• ACTIVITY: Line by line, transcribe the listing below without omission.

== Segment start ==

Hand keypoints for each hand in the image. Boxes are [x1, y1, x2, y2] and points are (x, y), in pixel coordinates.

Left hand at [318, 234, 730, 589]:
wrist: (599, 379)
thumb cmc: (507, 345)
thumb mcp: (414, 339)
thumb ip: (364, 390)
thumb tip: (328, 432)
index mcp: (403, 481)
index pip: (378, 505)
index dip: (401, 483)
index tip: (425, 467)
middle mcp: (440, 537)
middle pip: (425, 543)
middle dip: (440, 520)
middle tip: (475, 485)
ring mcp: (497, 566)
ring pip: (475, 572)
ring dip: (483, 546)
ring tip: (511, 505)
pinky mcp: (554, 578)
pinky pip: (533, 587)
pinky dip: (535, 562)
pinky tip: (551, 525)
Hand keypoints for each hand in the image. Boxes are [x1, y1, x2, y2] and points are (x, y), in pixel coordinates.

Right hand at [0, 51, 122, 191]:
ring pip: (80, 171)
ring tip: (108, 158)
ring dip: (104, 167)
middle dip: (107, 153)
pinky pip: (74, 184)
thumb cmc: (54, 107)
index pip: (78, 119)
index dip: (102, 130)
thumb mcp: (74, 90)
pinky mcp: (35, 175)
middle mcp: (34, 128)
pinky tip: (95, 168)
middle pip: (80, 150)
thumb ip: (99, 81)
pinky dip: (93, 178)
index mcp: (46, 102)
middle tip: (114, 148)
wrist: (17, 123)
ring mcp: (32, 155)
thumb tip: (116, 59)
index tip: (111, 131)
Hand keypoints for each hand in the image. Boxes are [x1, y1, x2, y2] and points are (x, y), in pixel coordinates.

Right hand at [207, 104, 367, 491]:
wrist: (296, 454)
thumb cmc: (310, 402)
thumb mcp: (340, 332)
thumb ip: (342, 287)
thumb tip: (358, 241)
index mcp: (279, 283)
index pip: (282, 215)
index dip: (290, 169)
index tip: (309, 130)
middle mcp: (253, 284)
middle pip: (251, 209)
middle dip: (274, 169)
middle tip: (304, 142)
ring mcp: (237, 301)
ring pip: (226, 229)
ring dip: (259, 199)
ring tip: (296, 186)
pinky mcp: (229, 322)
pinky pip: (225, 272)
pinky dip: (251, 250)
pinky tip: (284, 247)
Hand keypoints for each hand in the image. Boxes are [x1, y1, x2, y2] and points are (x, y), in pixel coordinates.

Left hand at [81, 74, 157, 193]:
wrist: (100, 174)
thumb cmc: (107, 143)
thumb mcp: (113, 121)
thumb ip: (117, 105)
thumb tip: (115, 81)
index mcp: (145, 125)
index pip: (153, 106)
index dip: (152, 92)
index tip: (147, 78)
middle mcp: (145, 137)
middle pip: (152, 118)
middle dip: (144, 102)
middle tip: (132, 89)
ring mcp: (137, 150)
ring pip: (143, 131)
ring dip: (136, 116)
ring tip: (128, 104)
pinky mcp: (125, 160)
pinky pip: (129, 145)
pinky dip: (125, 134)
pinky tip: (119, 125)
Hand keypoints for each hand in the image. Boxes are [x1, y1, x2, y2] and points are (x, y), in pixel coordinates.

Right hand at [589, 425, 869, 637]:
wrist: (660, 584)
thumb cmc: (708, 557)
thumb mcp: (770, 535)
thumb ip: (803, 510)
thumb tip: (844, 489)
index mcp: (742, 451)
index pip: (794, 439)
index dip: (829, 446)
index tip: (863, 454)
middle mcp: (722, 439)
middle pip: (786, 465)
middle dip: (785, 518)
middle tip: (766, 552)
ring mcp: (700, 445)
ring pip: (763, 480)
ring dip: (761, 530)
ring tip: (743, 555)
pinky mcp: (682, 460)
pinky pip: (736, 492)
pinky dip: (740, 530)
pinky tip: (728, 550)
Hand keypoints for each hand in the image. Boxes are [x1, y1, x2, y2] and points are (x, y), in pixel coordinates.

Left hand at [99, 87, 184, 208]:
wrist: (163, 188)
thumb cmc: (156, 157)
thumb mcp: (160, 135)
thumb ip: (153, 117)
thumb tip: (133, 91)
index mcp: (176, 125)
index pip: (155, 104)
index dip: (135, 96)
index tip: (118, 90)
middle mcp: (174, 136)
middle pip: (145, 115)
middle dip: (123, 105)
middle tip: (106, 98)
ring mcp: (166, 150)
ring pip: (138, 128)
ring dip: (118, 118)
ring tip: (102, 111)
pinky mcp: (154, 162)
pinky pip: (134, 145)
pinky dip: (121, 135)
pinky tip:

== Segment end ==

• ANSWER TO THIS TASK:
Hand keypoints for each hand in the image. Boxes are [x1, y1, x2, y2] and points are (x, y), in pixel coordinates.

Left hand at [318, 234, 730, 589]:
wrist: (599, 379)
thumb cmc: (507, 345)
thumb mcp: (414, 339)
thumb ip: (364, 390)
thumb tip: (328, 432)
index mcp: (403, 481)
index pip: (378, 505)
index dip: (401, 483)
index tip: (425, 467)
middle mcp: (440, 537)
middle pip: (425, 543)
middle dip: (440, 520)
middle tip: (475, 485)
ring mcp: (497, 566)
ring pip: (475, 572)
ring dip: (483, 546)
ring tip: (511, 505)
pinky mcp: (554, 578)
pinky pip: (533, 587)
pinky dip: (535, 562)
pinky tip: (551, 525)
Hand keypoints for each hand in the image. Boxes are [x1, y1, x2, y2] and points are (x, y), in pixel coordinates.

Right hand at [0, 51, 122, 191]:
ring pip: (80, 171)
ring tip: (108, 158)
ring dip: (104, 167)
middle dip: (107, 153)
pinky pip: (74, 184)
thumb cmc: (54, 107)
index pip: (78, 119)
index dip: (102, 130)
thumb mcp: (74, 90)
pinky mcp: (35, 175)
middle mcp: (34, 128)
pinky tip: (95, 168)
middle pip: (80, 150)
thumb ip: (99, 81)
pinky dip: (93, 178)
index mcp: (46, 102)
middle tip: (114, 148)
wrist: (17, 123)
ring mcp: (32, 155)
thumb tip: (116, 59)
index tip: (111, 131)
Hand keypoints for each hand in the image. Boxes are [x1, y1, x2, y2] and points are (x, y), in pixel coordinates.

Right hand at [207, 104, 367, 491]:
wrist: (296, 454)
thumb cmc: (310, 402)
thumb mcp: (340, 332)
thumb ip: (342, 287)
thumb tip: (358, 241)
index mcp: (279, 283)
index pip: (282, 215)
index dip: (290, 169)
index tip: (309, 130)
middle mcp: (253, 284)
middle pip: (251, 209)
middle dip: (274, 169)
middle tip: (304, 142)
ring mcp: (237, 301)
ring pip: (226, 229)
ring dip: (259, 199)
ring tip: (296, 186)
pinky mcp: (229, 322)
pinky pip: (225, 272)
pinky dip: (251, 250)
pinky tip: (284, 247)
Hand keypoints for each hand in the image. Boxes are [x1, y1, x2, y2] and points are (x, y), in pixel coordinates.

Left hand at [81, 74, 157, 193]:
wrist: (100, 174)
thumb cmc: (107, 143)
thumb mcp: (113, 121)
thumb ip: (117, 105)
thumb tip: (115, 81)
index mcp: (145, 125)
index pip: (153, 106)
index dip: (152, 92)
index tip: (147, 78)
middle mcp: (145, 137)
middle pip: (152, 118)
middle dip: (144, 102)
middle tip: (132, 89)
ring mcp: (137, 150)
ring pip: (143, 131)
ring dip: (136, 116)
ring tip: (128, 104)
pinky mcp: (125, 160)
pinky pip: (129, 145)
pinky dip: (125, 134)
pinky tip: (119, 125)
Hand keypoints for each hand in the image. Boxes are [x1, y1, x2, y2] and points are (x, y), in pixel coordinates.

Right hand at [589, 425, 869, 637]:
wrist: (660, 584)
thumb cmc: (708, 557)
thumb mcp: (770, 535)
thumb ip: (803, 510)
thumb tip: (844, 489)
index mcp: (742, 451)
index pip: (794, 439)
index dip: (829, 446)
index tip: (863, 454)
middle mcp: (722, 439)
middle pip: (786, 465)
middle dip: (785, 518)
middle tip: (766, 552)
ring mcp: (700, 445)
ring pip: (763, 480)
ring dip: (761, 530)
ring tip: (743, 555)
pinky mcp: (682, 460)
pinky pip: (736, 492)
pinky dip: (740, 530)
pinky tip: (728, 550)
Hand keypoints for each hand in the image. Boxes are [x1, y1, x2, y2] and points are (x, y), in pixel coordinates.

Left hand at [99, 87, 184, 208]:
wrist: (163, 188)
thumb cmc: (156, 157)
thumb mcp: (160, 135)
thumb ip: (153, 117)
thumb tip: (133, 91)
index mcp: (176, 125)
index pip: (155, 104)
index dip: (135, 96)
index tip: (118, 90)
middle mcp: (174, 136)
middle pip: (145, 115)
middle dip: (123, 105)
middle tip: (106, 98)
ring mcp: (166, 150)
ring pip: (138, 128)
ring dip: (118, 118)
ring tip: (102, 111)
pinky mcp: (154, 162)
pinky pip: (134, 145)
pinky dip: (121, 135)
pinky tip:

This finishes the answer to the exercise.